Exploring what vet linebacker brings to Raiders

Wild Card Round - Los Angeles Rams v Seattle Seahawks K.J. WrightPhoto by Abbie Parr/Getty Images

We’ve heard this story before as Raiders fans. The team signs a linebacker in the twilight of his career. Many hope that player can bring the same level of play that was seen earlier (Navarro Bowman, Vontaze Burfict, Brandon Marshall) but in those cases it never worked out.

But KJ Wright could be different. Unlike those other players, there wasn’t a drop off in his play in the last couple of seasons. In fact he has put together “Teach Tape” with incredible amount of technique and discipline.

Wright, of course, got his start under current Raiders defensive coordinator Gus Bradley. The 6’3, 245 pound linebacker played Sam or “Otto” linebacker early in his career before becoming the top weakside linebacker option for the Seahawks in Nickel. Wright isn’t just familiar with Bradley’s scheme like Yannick Ngakoue or Casey Hayward. He’s become a master in his own right and is one of the most technically proficient linebackers in football because of his expertise in coverage and filling against the run.

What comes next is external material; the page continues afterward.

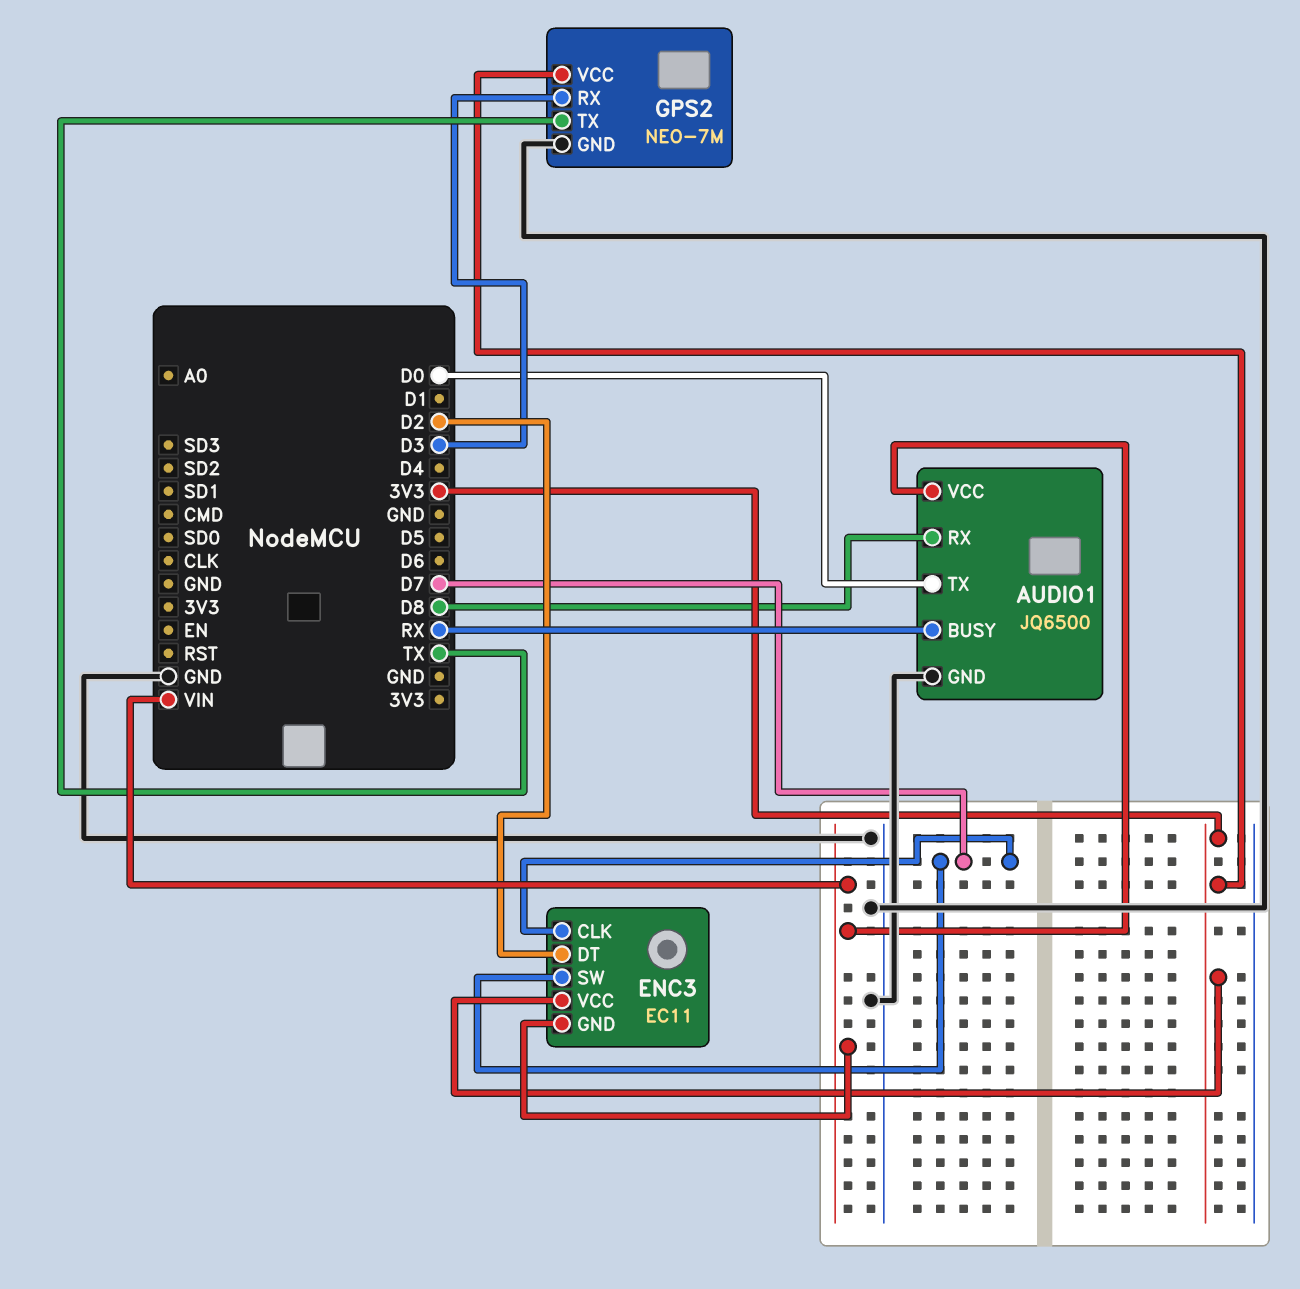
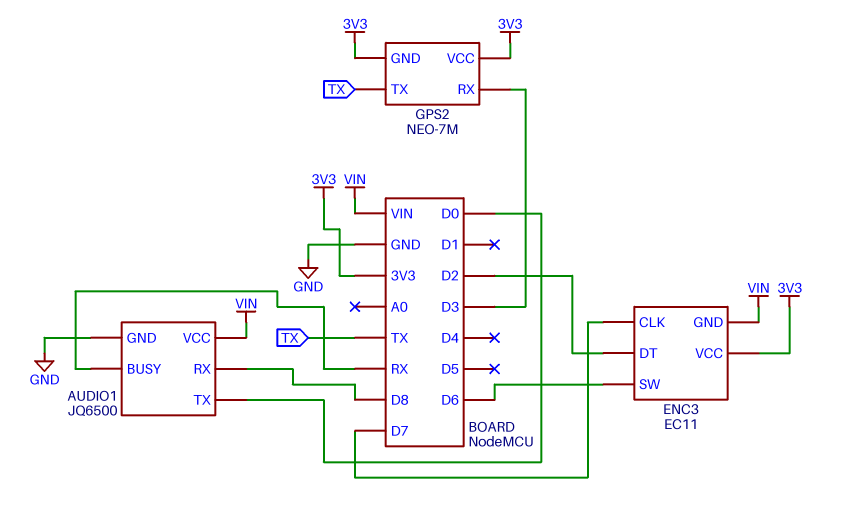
ENC3 pin SW: D7 -> D6
GPS2 pin GND: GND -> 3V3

Wright will be like another coach on the field for the Raiders and in the linebacker room much like McCoy and Hayward have become for their respective position groups. Let’s look at his play and how it translates to 2021.

Wright (number 50 in Seattle) executes various zone drops in the above clip and several times moves on from his initial assignment to squeeze the zone for the receiver coming into his area late in the down. The above clips have little to do with athletic ability and more hinge upon his mental quickness and preparation.

Living in heavy Cover 3 scheme his entire career, Wright understands the routes that are coming and what can hurt the scheme. His knowledge will be invaluable. Wright has excelled as the weakside linebacker in Seattle during his career so he certainly warrants a chance to compete for a starting position there.

However with Cory Littleton’s edge on natural ability and athleticism there’s a chance Wright would play more in base personnel as the Sam, much like he did earlier in his career under Bradley.

Watch Brian Baldinger’s film room for more on KJ Wright’s approach and incredible grasp of the defense he is about to enter.

Where Wright will be most valuable however in the short term will be his run defense. With that being an area where Littleton struggles, and Tanner Muse is still developing, Wright is an easy upgrade over either and could prove to be integral in the Week 1 matchup against Lamar Jackson and the Ravens.

In the play above Wright reads the “zone slice” action in the backfield with the fullback coming across the formation to block the backside DE. Wright diagnoses the action and pulls the trigger, hitting the fullback before he can execute the block on the intended player. Wright effectively ruins this play above with his instincts and mental processing alone.

Wright is aging, sure. Maybe he won’t be as impactful as he has been in Seattle. But his presence alone gives a big boost to the Raiders’ defense.